(Records from a dataset)
•••••
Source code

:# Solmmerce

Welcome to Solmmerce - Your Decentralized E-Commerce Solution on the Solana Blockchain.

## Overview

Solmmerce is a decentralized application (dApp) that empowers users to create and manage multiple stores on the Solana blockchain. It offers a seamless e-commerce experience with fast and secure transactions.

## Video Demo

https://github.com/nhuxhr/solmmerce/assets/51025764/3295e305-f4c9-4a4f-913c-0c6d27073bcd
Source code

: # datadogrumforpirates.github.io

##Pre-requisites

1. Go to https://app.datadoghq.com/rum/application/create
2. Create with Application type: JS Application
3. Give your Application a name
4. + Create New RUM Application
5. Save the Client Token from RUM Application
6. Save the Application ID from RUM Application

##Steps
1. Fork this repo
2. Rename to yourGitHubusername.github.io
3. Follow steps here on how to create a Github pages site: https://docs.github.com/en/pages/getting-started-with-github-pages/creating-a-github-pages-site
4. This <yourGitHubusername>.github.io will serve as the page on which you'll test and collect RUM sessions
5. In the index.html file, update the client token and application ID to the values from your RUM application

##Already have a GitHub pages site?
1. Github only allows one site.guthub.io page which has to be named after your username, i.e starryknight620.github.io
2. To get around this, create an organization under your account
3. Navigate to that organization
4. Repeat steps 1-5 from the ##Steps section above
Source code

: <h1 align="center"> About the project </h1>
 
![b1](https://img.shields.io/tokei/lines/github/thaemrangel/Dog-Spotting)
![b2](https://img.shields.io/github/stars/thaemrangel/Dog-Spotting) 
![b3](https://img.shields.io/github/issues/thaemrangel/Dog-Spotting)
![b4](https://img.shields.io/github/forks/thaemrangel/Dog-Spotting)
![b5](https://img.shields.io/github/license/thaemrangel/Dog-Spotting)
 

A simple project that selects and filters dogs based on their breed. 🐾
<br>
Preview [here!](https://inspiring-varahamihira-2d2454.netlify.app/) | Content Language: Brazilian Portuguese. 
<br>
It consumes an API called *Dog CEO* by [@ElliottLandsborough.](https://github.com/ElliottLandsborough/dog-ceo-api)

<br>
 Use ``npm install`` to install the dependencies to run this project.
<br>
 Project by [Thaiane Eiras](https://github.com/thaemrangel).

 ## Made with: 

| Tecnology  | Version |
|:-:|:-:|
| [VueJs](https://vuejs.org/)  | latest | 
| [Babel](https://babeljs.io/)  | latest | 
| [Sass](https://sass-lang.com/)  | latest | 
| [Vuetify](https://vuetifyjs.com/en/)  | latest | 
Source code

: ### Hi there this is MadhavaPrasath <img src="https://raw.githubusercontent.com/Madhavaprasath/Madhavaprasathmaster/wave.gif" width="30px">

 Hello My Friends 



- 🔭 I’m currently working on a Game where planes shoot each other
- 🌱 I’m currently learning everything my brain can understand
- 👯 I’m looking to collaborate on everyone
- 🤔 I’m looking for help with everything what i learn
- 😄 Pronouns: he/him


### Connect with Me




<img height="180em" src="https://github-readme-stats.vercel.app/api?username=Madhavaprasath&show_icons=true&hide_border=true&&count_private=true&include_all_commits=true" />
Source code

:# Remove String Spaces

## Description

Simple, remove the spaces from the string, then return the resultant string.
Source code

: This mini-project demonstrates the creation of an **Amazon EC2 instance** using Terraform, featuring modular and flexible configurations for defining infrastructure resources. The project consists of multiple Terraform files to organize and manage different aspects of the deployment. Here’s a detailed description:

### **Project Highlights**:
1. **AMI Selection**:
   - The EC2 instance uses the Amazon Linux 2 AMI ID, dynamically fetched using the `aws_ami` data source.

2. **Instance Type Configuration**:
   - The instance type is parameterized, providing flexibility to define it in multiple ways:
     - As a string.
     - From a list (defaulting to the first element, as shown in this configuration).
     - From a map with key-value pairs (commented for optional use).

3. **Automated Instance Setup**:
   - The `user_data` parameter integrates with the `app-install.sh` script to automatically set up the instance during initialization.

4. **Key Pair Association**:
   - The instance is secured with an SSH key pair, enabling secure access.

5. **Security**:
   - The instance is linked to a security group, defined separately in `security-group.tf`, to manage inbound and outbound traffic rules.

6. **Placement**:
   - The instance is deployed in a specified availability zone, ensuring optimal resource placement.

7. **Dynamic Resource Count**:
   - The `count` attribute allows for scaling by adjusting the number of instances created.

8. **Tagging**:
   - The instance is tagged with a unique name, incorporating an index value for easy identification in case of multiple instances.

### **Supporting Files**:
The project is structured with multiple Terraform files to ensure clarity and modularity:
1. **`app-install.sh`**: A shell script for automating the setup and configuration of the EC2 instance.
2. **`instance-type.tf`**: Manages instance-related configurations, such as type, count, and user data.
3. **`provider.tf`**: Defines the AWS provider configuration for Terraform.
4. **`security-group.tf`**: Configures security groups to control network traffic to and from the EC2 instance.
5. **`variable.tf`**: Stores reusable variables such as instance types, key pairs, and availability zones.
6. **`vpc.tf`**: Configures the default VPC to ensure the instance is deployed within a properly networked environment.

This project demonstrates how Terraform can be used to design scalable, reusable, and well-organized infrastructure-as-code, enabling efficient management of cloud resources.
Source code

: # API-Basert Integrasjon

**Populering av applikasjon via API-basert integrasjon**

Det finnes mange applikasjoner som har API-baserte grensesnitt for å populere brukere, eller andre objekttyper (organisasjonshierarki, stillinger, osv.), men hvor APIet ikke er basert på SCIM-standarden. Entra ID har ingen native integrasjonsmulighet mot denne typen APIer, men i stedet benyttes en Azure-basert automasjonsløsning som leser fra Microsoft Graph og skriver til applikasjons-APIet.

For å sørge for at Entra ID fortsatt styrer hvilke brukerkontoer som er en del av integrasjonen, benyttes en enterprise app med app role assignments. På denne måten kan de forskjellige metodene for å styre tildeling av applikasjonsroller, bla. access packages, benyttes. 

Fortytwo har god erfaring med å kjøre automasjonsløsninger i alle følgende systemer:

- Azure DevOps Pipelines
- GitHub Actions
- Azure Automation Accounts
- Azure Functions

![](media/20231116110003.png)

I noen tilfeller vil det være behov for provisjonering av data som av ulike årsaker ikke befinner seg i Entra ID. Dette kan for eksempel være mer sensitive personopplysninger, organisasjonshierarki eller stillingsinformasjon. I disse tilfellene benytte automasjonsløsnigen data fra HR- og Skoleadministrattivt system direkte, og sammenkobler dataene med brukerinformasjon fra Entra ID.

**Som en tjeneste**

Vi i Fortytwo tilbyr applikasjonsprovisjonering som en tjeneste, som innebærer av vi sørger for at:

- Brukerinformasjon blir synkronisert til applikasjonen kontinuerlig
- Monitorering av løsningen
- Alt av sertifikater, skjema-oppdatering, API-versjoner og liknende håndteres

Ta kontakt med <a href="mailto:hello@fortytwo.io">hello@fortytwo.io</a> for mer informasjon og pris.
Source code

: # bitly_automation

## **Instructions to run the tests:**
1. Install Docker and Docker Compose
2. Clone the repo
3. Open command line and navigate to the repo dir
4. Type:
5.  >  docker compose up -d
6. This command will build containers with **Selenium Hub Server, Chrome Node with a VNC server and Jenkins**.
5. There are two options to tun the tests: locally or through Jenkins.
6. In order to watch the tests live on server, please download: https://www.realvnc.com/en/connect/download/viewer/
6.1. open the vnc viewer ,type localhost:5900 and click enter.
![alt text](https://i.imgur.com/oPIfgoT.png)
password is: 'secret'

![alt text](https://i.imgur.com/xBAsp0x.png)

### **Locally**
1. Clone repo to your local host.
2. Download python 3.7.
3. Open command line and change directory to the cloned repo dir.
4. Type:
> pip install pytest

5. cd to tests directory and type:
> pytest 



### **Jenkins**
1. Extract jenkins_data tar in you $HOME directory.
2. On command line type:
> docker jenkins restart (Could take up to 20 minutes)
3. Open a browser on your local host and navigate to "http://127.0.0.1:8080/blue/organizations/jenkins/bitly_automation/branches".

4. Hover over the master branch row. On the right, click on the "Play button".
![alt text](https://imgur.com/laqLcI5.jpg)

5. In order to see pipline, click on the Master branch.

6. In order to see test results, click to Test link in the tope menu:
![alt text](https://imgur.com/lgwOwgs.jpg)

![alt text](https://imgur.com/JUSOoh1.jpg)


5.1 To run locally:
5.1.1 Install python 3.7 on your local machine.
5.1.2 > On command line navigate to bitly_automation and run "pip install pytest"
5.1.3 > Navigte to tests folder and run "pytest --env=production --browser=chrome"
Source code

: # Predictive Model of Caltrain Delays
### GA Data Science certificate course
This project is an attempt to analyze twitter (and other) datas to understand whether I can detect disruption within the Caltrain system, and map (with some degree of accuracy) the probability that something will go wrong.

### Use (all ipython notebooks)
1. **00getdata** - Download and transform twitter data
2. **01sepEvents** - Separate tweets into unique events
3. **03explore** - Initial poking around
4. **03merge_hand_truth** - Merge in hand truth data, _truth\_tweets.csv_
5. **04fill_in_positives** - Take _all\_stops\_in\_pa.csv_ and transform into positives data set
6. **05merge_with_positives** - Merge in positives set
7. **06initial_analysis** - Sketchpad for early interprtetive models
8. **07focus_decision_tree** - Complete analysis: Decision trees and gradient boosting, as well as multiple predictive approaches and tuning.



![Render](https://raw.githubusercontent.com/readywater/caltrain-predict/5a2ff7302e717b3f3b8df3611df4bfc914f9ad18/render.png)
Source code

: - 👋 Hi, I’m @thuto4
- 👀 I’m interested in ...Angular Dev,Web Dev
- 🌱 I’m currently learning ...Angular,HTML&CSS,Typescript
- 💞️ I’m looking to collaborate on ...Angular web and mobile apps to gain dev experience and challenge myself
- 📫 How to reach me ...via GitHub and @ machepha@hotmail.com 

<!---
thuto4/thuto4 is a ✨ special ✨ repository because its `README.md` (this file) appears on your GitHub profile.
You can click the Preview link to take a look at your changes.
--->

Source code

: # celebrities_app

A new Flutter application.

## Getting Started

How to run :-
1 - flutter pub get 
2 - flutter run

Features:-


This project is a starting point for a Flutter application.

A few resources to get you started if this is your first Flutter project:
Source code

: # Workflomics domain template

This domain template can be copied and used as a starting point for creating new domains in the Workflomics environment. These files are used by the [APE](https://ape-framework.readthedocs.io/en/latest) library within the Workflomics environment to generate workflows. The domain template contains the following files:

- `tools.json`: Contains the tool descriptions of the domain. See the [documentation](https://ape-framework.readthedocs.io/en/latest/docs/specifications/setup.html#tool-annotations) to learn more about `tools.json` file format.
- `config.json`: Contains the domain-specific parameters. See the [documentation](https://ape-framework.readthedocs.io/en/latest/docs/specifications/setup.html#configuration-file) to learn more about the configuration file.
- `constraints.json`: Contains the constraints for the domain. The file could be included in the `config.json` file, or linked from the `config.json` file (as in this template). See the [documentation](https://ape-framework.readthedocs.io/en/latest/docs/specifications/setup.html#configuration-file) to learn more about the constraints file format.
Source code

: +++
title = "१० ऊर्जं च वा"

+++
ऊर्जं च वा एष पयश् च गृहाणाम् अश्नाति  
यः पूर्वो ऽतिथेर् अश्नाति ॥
•••••
**TASK STATEMENT:** Begin at the line above that has "2. To get around" and stop after the line that has "- 🌱 I’m currently learning everything", copying each line exactly and adding nothing else.

**WRITTEN RESPONSE:**
2. To get around this, create an organization under your account
3. Navigate to that organization
4. Repeat steps 1-5 from the ##Steps section above
Source code

: <h1 align="center"> About the project </h1>
 
![b1](https://img.shields.io/tokei/lines/github/thaemrangel/Dog-Spotting)
![b2](https://img.shields.io/github/stars/thaemrangel/Dog-Spotting) 
![b3](https://img.shields.io/github/issues/thaemrangel/Dog-Spotting)
![b4](https://img.shields.io/github/forks/thaemrangel/Dog-Spotting)
![b5](https://img.shields.io/github/license/thaemrangel/Dog-Spotting)
 

A simple project that selects and filters dogs based on their breed. 🐾
<br>
Preview [here!](https://inspiring-varahamihira-2d2454.netlify.app/) | Content Language: Brazilian Portuguese. 
<br>
It consumes an API called *Dog CEO* by [@ElliottLandsborough.](https://github.com/ElliottLandsborough/dog-ceo-api)

<br>
 Use ``npm install`` to install the dependencies to run this project.
<br>
 Project by [Thaiane Eiras](https://github.com/thaemrangel).

 ## Made with: 

| Tecnology  | Version |
|:-:|:-:|
| [VueJs](https://vuejs.org/)  | latest | 
| [Babel](https://babeljs.io/)  | latest | 
| [Sass](https://sass-lang.com/)  | latest | 
| [Vuetify](https://vuetifyjs.com/en/)  | latest | 
Source code

: ### Hi there this is MadhavaPrasath <img src="https://raw.githubusercontent.com/Madhavaprasath/Madhavaprasathmaster/wave.gif" width="30px">

 Hello My Friends 



- 🔭 I’m currently working on a Game where planes shoot each other
- 🌱 I’m currently learning everything my brain can understand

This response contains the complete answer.